You can argue that it's a somewhat self-fulfilling belief... but the regulatory state is where it is. The CAVErs today are dealing with what exists.
I've seen this term nimby float around a lot recently. You can tell it's the just the next wave of internet propaganda because the term is used as a subtle method of peer pressure to give advantage to whatever sugar daddy paid for all those blogposts and new articles that now reference the term.
First off, it's not a bad thing to live without evangelizing their mindset on other people, the emphasis of "only caring about their own back yard". They're allowing other people to live life the way they want to, that's gracious. Emphasizing your status quo in only your own back yard is the opposite of entitlement.
We live in a system of hierarchical social participation. Everyone has participation at the federal level, but each person's participation counts less there than anywhere else. As you move down the ladder to state, county, city/town the you have more control over what goes on in your locality. If you live in a neighborhood where you don't want something to change, you have every right to want that. Especially if you're rooted in the area while a demographic of transient transplants try introducing ground-changing legislation in the city they just moved to, and might leave within 10 years.
If you want people to live in your neighborhood and not be "transient" (aka not homeowners), it might help to build enough houses to let them live in them. Although I don't know what being a homeowner has to do with being transient, as you can always sell the home again.
This kind of opinion being popular suggests many Americans would love it if we had a China-style hukou system; if you could forbid other Americans from moving to your town you'd never have to see a younger person again.
I promise that if you took a group of NIMBYs and proposed tearing down 5 single family homes to build a midrise apartment building they'd object. But if you also proposed—to the exact same group of people—tearing down a mid-rise to build 5 single family homes, they'd object.
If you propose to remove 50 parking spots for a bike lane, they object.
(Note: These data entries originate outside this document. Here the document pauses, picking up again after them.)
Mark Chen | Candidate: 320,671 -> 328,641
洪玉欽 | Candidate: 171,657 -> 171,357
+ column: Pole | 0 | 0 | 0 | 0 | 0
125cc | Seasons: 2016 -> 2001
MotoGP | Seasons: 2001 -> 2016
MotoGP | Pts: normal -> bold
If you propose to remove a bike lane to replace it with parking, they'd object too.
These people are driven by a deep cynicism that anything can be made better: they don't believe people could consciously want to make things better, and they don't believe that ungided "forces" can make things better either.
If something has an advocate, the advocate must be taking advantage. If nobody is advocating, then something unguided must be wrong. Nothing can be an improvement.
Therefore, any change must be for the worst, and they oppose everything.